Items listed in a dataset
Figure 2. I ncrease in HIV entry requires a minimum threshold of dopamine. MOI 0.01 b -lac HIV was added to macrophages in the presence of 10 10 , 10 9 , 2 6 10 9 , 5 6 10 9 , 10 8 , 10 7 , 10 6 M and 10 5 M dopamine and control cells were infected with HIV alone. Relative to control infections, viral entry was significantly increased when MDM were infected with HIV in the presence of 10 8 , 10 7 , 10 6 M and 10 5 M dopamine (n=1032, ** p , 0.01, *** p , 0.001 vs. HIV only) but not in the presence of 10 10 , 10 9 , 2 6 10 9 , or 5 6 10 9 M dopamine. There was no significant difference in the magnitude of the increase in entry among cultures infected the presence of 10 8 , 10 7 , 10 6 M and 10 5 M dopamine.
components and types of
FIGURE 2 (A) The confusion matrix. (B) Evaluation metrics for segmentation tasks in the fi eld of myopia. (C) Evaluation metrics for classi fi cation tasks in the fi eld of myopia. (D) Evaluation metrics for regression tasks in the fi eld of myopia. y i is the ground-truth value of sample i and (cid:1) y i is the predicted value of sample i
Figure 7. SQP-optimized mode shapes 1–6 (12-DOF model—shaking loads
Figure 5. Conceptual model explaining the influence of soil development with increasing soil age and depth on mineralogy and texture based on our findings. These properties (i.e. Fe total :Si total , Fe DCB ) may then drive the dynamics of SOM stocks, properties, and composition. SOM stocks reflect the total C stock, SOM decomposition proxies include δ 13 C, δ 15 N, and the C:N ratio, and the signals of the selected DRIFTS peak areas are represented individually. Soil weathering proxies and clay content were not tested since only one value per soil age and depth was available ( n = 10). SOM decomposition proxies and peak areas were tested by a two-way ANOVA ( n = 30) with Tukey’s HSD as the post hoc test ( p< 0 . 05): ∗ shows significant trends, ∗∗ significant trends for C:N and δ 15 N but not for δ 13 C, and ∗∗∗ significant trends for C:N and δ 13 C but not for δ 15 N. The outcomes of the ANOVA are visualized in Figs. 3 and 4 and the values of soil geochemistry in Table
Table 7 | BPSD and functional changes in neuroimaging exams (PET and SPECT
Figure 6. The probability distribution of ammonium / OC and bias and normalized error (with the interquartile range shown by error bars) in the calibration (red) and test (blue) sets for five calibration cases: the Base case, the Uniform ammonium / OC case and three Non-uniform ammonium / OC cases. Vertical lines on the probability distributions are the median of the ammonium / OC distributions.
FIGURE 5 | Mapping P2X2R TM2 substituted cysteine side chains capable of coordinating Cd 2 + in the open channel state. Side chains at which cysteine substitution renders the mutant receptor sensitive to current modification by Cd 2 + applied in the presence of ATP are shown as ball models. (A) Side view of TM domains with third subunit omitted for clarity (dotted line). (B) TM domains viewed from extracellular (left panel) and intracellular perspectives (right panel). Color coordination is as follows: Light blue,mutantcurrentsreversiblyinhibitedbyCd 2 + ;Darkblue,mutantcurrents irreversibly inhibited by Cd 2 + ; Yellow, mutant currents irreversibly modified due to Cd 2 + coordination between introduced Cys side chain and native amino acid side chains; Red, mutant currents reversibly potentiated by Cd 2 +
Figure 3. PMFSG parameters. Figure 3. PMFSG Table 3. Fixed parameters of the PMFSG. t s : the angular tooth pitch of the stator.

## Prompt
Beginning at the first line of the data above, retype each line until you reach the line containing "Figure 7. SQP-optimized", and include that one too. Add nothing else.

## Answer section
Figure 2. I ncrease in HIV entry requires a minimum threshold of dopamine. MOI 0.01 b -lac HIV was added to macrophages in the presence of 10 10 , 10 9 , 2 6 10 9 , 5 6 10 9 , 10 8 , 10 7 , 10 6 M and 10 5 M dopamine and control cells were infected with HIV alone. Relative to control infections, viral entry was significantly increased when MDM were infected with HIV in the presence of 10 8 , 10 7 , 10 6 M and 10 5 M dopamine (n=1032, ** p , 0.01, *** p , 0.001 vs. HIV only) but not in the presence of 10 10 , 10 9 , 2 6 10 9 , or 5 6 10 9 M dopamine. There was no significant difference in the magnitude of the increase in entry among cultures infected the presence of 10 8 , 10 7 , 10 6 M and 10 5 M dopamine.
components and types of
FIGURE 2 (A) The confusion matrix. (B) Evaluation metrics for segmentation tasks in the fi eld of myopia. (C) Evaluation metrics for classi fi cation tasks in the fi eld of myopia. (D) Evaluation metrics for regression tasks in the fi eld of myopia. y i is the ground-truth value of sample i and (cid:1) y i is the predicted value of sample i
Figure 7. SQP-optimized mode shapes 1–6 (12-DOF model—shaking loads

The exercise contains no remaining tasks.